The Glass Castle by Jeanette Walls

June 14, 2021

It would be a lie to say that I had no expectations going into this book. My friend had mentioned that it was a rather “depressing” read and I started it fully expecting it to be just that. Now that I’ve finished though, I don’t think I found that to be the case. It’s another memoir that doesn’t come with any moral or real conclusion to be drawn. And to be clear, though that sounds a little negative, this is not a bad thing. Overall, I’d say I enjoyed reading it, and I have a few thoughts that I’d want to dissect further.

The first is a pretty surface level comparison: while reading The Glass Castle, I found that I was reminded very strongly of Educated by Tara Westover. They’re both memoirs about an extreme childhood and an eventual “escape” or exit. In terms of writing, they were both super well-written though it’s been a while so I’m having trouble remembering exact details regarding their styles now.

One of the ideas that comes up a fair bit is her parents’ inability to change their lifestyle. Rex tries to quit drinking numerous times, and even when it seems like we’ve reached the climax, with him tied to the bed frame, screaming alone, he falls right back into it a few pages or a chapter later. There’s no fanfare, it’s not played up as a big deal, it’s just, oh, he’s drinking again. The same pattern can be easily identified in various other scenarios, often involving the mom as well, like regarding her teaching roles, their resistance to budgeting. It’s hard to describe the pattern succinctly, but I guess if I had to I would say that it seems like they’re just drawn towards instability.

And though I tried to remain unbiased throughout my reading, I found myself passing judgement regardless. This is almost certainly due to the environment I was brought up in; I was raised to believe in values very much opposed to what Walls’ parents seem to live by, or lived by. But also now, having watched Nomadland, it feels like my thoughts have been re-jumbled (if that’s a word). What is one supposed to do in such a situation? Continuously offer help, whether it be monetary or through some physical gift? And there is never really any conclusion drawn, no closure to be had. I suppose, in the end, that it’s just “to each their own”, everyone should be able to live their lives however they see fit. And though that sounds like such a simple idea on the surface, I’m sure that’s much more complicated when it impacts your own life.
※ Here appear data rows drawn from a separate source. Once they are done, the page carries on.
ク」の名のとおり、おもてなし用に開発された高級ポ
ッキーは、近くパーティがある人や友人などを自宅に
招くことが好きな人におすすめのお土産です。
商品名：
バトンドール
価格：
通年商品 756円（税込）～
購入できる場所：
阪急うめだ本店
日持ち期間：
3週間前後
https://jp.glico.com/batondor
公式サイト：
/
Obviously, I have a tough time even imagining what a life like that would be like. There are moments where I was astonished just at the tenacity that these kids had at ages, what, 12? 13? Just being able to understand the gravity of the situations, doing things like managing their mom’s teaching position, attempting to budget, saving up for school. I feel like I wasn’t truly sentient until high school. Sure, these are concepts that I understood growing up, but I doubt I would have been able to apply them properly, and certainly not in such a situation.
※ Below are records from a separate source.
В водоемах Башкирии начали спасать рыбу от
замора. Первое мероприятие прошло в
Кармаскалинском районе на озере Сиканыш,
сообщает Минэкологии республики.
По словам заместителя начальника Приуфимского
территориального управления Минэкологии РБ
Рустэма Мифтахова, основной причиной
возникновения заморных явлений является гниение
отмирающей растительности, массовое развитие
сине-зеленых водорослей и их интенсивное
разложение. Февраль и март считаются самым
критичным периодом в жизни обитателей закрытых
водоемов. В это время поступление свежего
As seems to be the case with many memoirs I read, this has been a more emotional one, and now that I’ve read two in relatively quick succession (? I’m not sure if this counts as quick, I’ve been lagging a bit in the past few weeks), I’ll be moving onto lighter novels for a bit I think.




I didn’t end up highlighting that many passages, honestly because I kind of forgot to for most of the book, there are definitely many more than the five I did that are highlight worthy, but I’ll put the ones I did at the bottom for documentation’s sake.

Quotes

“Cats don't like to travel," Mom explained.

Anyone who didn't like to travel wasn't invited on our adventure, Dad said. He stopped the car, grabbed Quixote by the scruff of the neck, and tossed him out the window. Quixote landed with a screeching meow and a thud, Dad accelerated up the road, and I burst into tears.”

“Mom gave me a startled look. I'd broken one of our unspoken rules: We were always supposed to pretend our life was one long and incredibly fun adventure.”

“Whatever the cause, Erma had made detailed preparations for the occasion of her death. For years she had read The Welch Daily News only for the obituaries and black-bordered memorial notices, clipping and saving her favorites. They provided inspiration for her own death announcement, which she'd worked and reworked.”

“Mom never told Dad that I'd urged her to leave him. That summer he still thought of me as his biggest supporter, and given that there was so little competition for the job, I probably was.”

“He treats me fine, Dad," I said. What I wanted to say was that I knew Eric would never try to steal my paycheck or throw me out the window, that I'd always been terrified I'd fall for a hard-drinking, hell-raising, charismatic scoundrel like you, Dad, but I'd wound up with a man who was exactly the opposite.”